- **THE TASK**
Repeat the text of every record below, keeping each line, character and punctuation mark unchanged.

- **EXERCISE DATA**
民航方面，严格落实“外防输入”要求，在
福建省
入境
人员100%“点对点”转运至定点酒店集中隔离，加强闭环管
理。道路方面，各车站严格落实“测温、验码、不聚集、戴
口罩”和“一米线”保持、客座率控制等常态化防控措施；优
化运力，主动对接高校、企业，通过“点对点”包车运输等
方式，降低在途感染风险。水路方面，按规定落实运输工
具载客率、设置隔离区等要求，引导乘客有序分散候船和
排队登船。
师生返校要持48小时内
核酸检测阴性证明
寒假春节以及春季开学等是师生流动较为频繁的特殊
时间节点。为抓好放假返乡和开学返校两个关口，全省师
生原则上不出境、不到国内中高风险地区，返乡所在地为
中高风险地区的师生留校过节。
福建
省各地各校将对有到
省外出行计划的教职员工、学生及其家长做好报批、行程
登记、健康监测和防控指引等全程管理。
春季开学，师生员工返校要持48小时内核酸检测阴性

- **REPLY TO THE EXERCISE**
民航方面，严格落实“外防输入”要求，在
福建省
入境
人员100%“点对点”转运至定点酒店集中隔离，加强闭环管
理。道路方面，各车站严格落实“测温、验码、不聚集、戴
口罩”和“一米线”保持、客座率控制等常态化防控措施；优
化运力，主动对接高校、企业，通过“点对点”包车运输等
方式，降低在途感染风险。水路方面，按规定落实运输工
具载客率、设置隔离区等要求，引导乘客有序分散候船和
排队登船。
师生返校要持48小时内
核酸检测阴性证明
寒假春节以及春季开学等是师生流动较为频繁的特殊
时间节点。为抓好放假返乡和开学返校两个关口，全省师
生原则上不出境、不到国内中高风险地区，返乡所在地为
中高风险地区的师生留校过节。
福建
省各地各校将对有到
省外出行计划的教职员工、学生及其家长做好报批、行程
登记、健康监测和防控指引等全程管理。
春季开学，师生员工返校要持48小时内核酸检测阴性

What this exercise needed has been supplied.